= John Crewe Jr. =

British politician

John Crewe Jr. (1709 – 18 September 1752) was a British politician and landowner who served as Member of Parliament (MP) for Cheshire from 1734 until his death in 1752. A member of the prominent Crewe family of Cheshire, he was a Tory and consistently opposed the government during his parliamentary career. Following his death, his brother Charles Crewe briefly succeeded him as MP for Cheshire until 1754.

== Early life ==

John Crewe Jr. was born in 1709, the eldest son of John Crewe (d. 1749) and Anne Shuttleworth, daughter of Richard Shuttleworth, MP for Lancashire. The Crewe family were established Cheshire gentry, owning Crewe Hall, a notable Jacobean mansion in the county.

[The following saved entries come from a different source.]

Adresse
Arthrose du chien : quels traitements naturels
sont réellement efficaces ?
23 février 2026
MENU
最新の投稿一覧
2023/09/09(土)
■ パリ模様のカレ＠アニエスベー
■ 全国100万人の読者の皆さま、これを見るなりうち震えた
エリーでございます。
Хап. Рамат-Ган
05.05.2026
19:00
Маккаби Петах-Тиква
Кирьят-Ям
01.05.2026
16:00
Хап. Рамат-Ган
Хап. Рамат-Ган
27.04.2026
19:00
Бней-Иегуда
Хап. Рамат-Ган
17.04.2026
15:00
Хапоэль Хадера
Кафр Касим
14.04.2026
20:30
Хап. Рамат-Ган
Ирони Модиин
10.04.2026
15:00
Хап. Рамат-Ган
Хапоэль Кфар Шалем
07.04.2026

His siblings included Charles Crewe (1705–1776), who later succeeded him in Parliament, as well as Ranulph, Thomas, Mary, and Anne.

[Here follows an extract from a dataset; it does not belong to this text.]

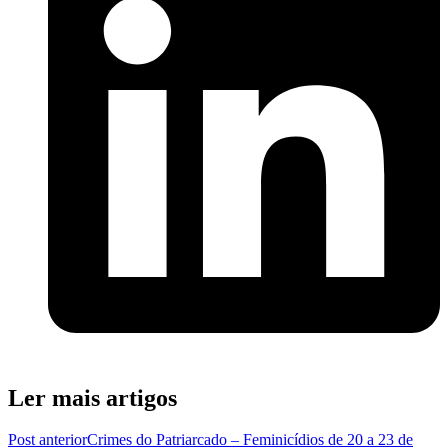
Ler mais artigos
Post anterior
Crimes do Patriarcado – Feminicídios de 20 a 23 de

Crewe studied at Hart Hall, Oxford, in 1727, gaining an education typical of the landed gentry of the time. On 6 May 1738, he married Elizabeth Shuttleworth, daughter of Richard Shuttleworth of Gawthorpe, Lancashire, with whom he had two sons and four daughters, including John Crewe (1742–1829), later ennobled as the 1st Baron Crewe. Of his daughters, Emma Crewe was a British artist known for her designs for Josiah Wedgwood, and for her botanical art. Another daughter, Elizabeth, married John Hinchliffe, an English churchman and college fellow who was Master of Trinity College, Cambridge, Vice-Chancellor of the University of Cambridge, Chaplain to George III, Bishop of Peterborough, and Dean of Durham. A further daughter, Frances, married General John Watson Tadwell Watson, a British army officer.

== Political career ==
John Crewe Jr. was elected as MP for Cheshire in the 1734 general election after a contested vote, representing the county as a Tory alongside Sir Robert Salusbury Cotton, Bt. He was subsequently returned unopposed in the elections of 1741 and 1747, reflecting his strong local support among Cheshire's electorate. His tenure spanned three Parliaments of Great Britain: the 8th (1734–1741), 9th (1741–1747), and part of the 10th (1747–1754).

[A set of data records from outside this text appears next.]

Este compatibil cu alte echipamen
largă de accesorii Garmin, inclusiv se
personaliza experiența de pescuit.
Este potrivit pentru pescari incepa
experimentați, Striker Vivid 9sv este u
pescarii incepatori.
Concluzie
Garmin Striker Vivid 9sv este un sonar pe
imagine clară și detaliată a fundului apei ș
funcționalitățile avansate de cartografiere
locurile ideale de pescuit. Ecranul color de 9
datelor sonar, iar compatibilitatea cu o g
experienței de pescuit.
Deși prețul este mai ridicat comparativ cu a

As a Tory, Crewe consistently voted against the Whig-dominated Administration, aligning with the opposition in parliamentary divisions. In June 1747, he was put forward by Staffordshire Tories to contest a seat against Lord Gower’s interest but was defeated and opted to retain his Cheshire seat, where he faced no opposition.

== Later life and succession ==

Crewe succeeded his father in 1749, inheriting Crewe Hall and additional estates in Cheshire and Staffordshire. His political career ended with his death on 18 September 1752 at the age of 43. His passing triggered a by-election in February 1753, in which his brother Charles Crewe was elected to replace him as MP for Cheshire, maintaining the family's representation until the general election of 1754.